Abbildung 6 gibt prototypisch die gängigen Kennzeichnungen in der den Sammelbildern eigenen verspielten Art wieder. Die enge Verbindung in den Vorstellungen von einem „primitiven“ Leben und dem Fetischkult wird hier deutlich. Eine Auswahl der erwähnten Standardrequisiten fehlt nicht. Die aufgehängten kindlichen Figuren an dem Baum sind eine recht drastische visuelle Umsetzung der europäischen Vorstellungen von Fetischisten. Die Sammelbilder wurden von Kindern gesammelt, denen so ein Eindruck von der fremden Welt vermittelt wurde als einen besser nicht zu betretenden Ort.
Der Begriff „Fetisch“ geht auf das Mittelalter zurück.
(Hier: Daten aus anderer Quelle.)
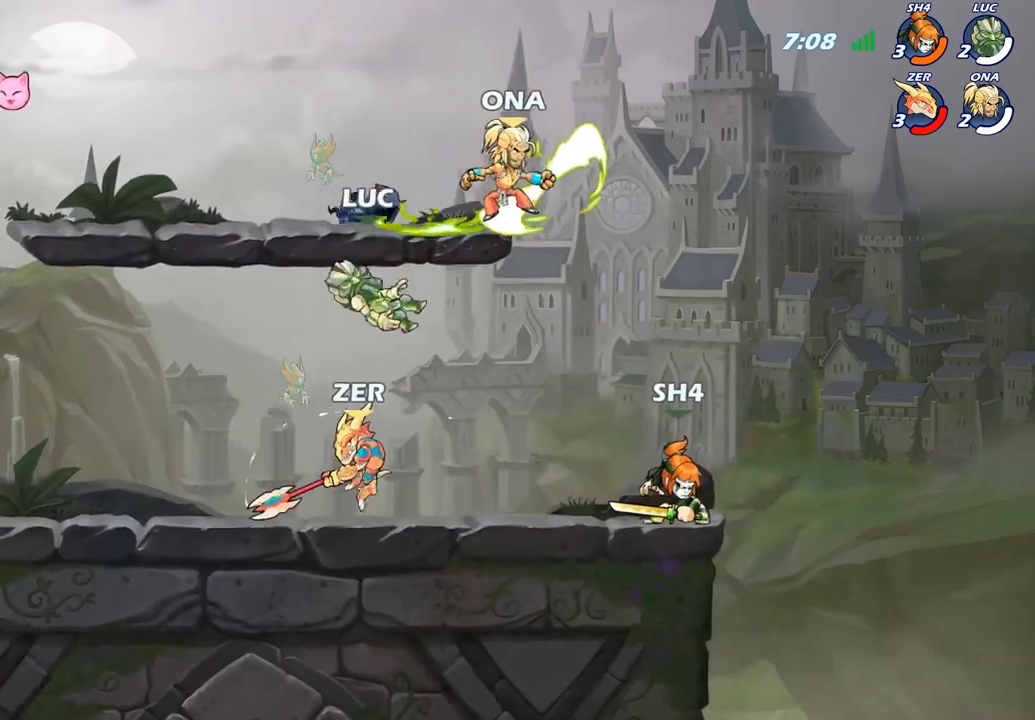
{"buttons": ["CROSS"], "left_stick": "down", "right_stick": "center", "events": [[183, "left_stick", "right"], [300, "R2", "down"], [333, "R1", "down"], [333, "SQUARE", "down"], [333, "left_stick", "down"], [400, "R1", "up"], [400, "R2", "up"], [433, "SQUARE", "up"], [500, "CROSS", "down"]]}
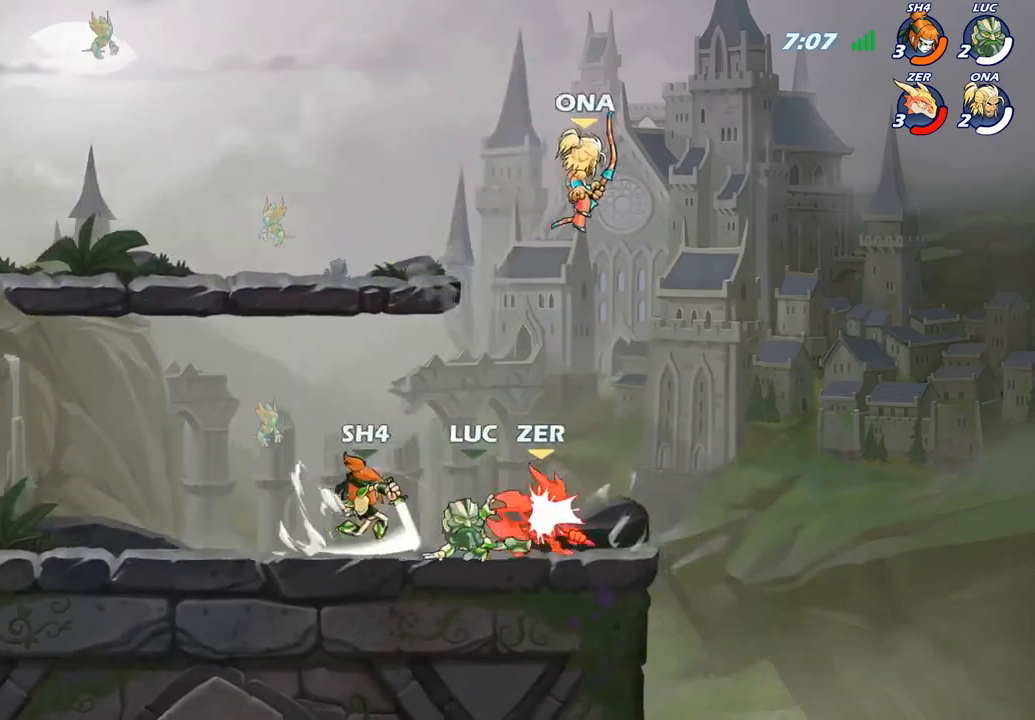
{"buttons": [], "left_stick": "right", "right_stick": "center", "events": [[67, "CIRCLE", "down"], [83, "CROSS", "up"], [267, "CIRCLE", "up"], [300, "left_stick", "up-right"], [433, "left_stick", "right"]]}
Dort war er ein Zeichen für Aberglaube oder Teufelsanbetung. Im 15. Jahrhundert taucht er dann zum ersten Mal in portugiesischen Reiseberichten auf, übertragen auf Kultobjekte der westafrikanischen Küste (Kohl 2003: 15). Dort, so Karl-Heinz Kohl, fanden sie nur „was zu finden sie erwartet hatten“ (Kohl 2003: 16). In ihrer eigenen Kultur wurden ähnliche Objekte, die nicht den einzig wahren christlichen Glauben repräsentierten mit aller kirchlichen Macht bekämpft und diese Bewertungskriterien wurden auf die Objekte der fremden Kultur übertragen. Es war nach Kohl die Verehrung eines Gegenstandes, eines materiellen Objektes, das als „selbstwirksame Wesenheit“ betrachtet wurde, die zu einer radikalen Abwehr von Seiten der westlichen Welt führte (Kohl 2003: 28). Anders als der Reliquienkult in Europa wurde der Fetischismus als ein verdrehtes, teuflisches Werk gesehen und weist doch wieder auf Europa zurück.